How old were you when you started helping out with chores around the house?
One of my memories from age 5 was learning how to fold a sheet from my oldest sister. I don’t know why that one stuck, but it did! I remember feeling like I had crossed into new territory. I was in charge of something! A sheet, yeah, but it felt so good! I was expected to help now just like the grown-ups in our household.
I want to gift my own kids with the joy that can come with responsibility. The thrill of taking ownership of something and making it better than it was. Doing simple chores around the house provides a perfect platform for growing your kids in responsibility.
Maybe you’ve tried a bunch of online chore charts and reward systems and found they aren’t a good fit for really little children. I have tried some–with limited success. But the tips I keep coming back to are these:
1) Don’t let anyone off the hook.
I’ve got one kid who loves chores and one that loves to sit on the couch. When my firstborn is told to clean, she tornados around the room and picks up most of her toys within five minutes. The problem is my second-born knows if he stalls long enough, he gets out of doing any work.
My favorite solution is to ask Ms. Exuberant to clean until half the toys are put away. Then she can enjoy a toy or book while Mr. Couch Potato finishes the rest. In this way, my firstborn’s hard work gets rewarded and motivates my second-born to pull his own weight when cleaning.
2) Help them connect their choices with the effects that come later.
I have asked my preschoolers to put their stickers in one particular place. That place is their dresser in their room where Mama doesn’t have to see it every time she walks in the front door.

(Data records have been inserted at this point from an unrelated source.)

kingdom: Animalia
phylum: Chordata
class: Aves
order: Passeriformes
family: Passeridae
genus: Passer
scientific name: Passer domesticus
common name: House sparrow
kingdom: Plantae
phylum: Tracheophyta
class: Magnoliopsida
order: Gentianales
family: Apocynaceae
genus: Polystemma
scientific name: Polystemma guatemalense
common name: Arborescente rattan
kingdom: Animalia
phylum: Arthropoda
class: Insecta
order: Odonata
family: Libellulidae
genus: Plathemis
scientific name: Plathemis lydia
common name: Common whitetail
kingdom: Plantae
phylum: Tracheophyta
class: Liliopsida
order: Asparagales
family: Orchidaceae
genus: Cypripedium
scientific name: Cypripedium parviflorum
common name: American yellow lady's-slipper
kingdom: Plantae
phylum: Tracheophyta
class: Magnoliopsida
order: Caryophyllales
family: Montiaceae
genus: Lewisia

But, guess what? I find Elsa and Winnie the Pooh all over the floor at very inconvenient times… like when I’m ready to mop. I’ve tried reprimanding and making them clean up before. It results in cold mop water and grumpy children.
So now I’ve learned to pass out pieces of scrap paper to each child and ask them to go on a sticker treasure hunt. The person with the most stickers on their sheet at the end gets to mop the room of their choice. (This is something the two oldest fight over every week anyway.)
Mopping can proceed almost instantly and the kids are delighted to make a game out of it.
And the latest update is they’ve gotten tired of this game and have stopped putting stickers on the floor.
3) Make your expectations clear.
This tip comes from Kim Brenneman’s book, Large Family Logistics: Post laminated pictures of what you want the clean room to look like so your toddler knows exactly what goes where. He doesn’t have to ask you or read to know where things go!
4) Make it enjoyable.
You don’t have to sing like Julia Roberts or shell out expensive rewards to have fun while cleaning. Make a cleaning playlist with your kid’s favorite songs so they look forward to cleaning with you!
5) Keep it special.
My daughter didn’t like dusting until we started using Norwex’s dusting mitt. She seems to enjoy having something all to herself that only gets used at a certain time.
If you’re having trouble with a kid and one certain chore, see if there’s an area where he can take ownership. Maybe he can pick out the color or use a special product as long as it’s safe!
6) Encourage the direction.
I have one list of age-appropriate chores that each child is expected to do. But because I want to encourage them to go beyond what I’ve asked, they can also ask me for bonus chores throughout the week. These chores are one-time tasks they can complete for a small amount of money. I tell them what the chore is and how much money they’ll get. Then they can decide if they want to do it or not.
I hope these cleaning tips prove helpful to you! Let me know any that have worked well for you!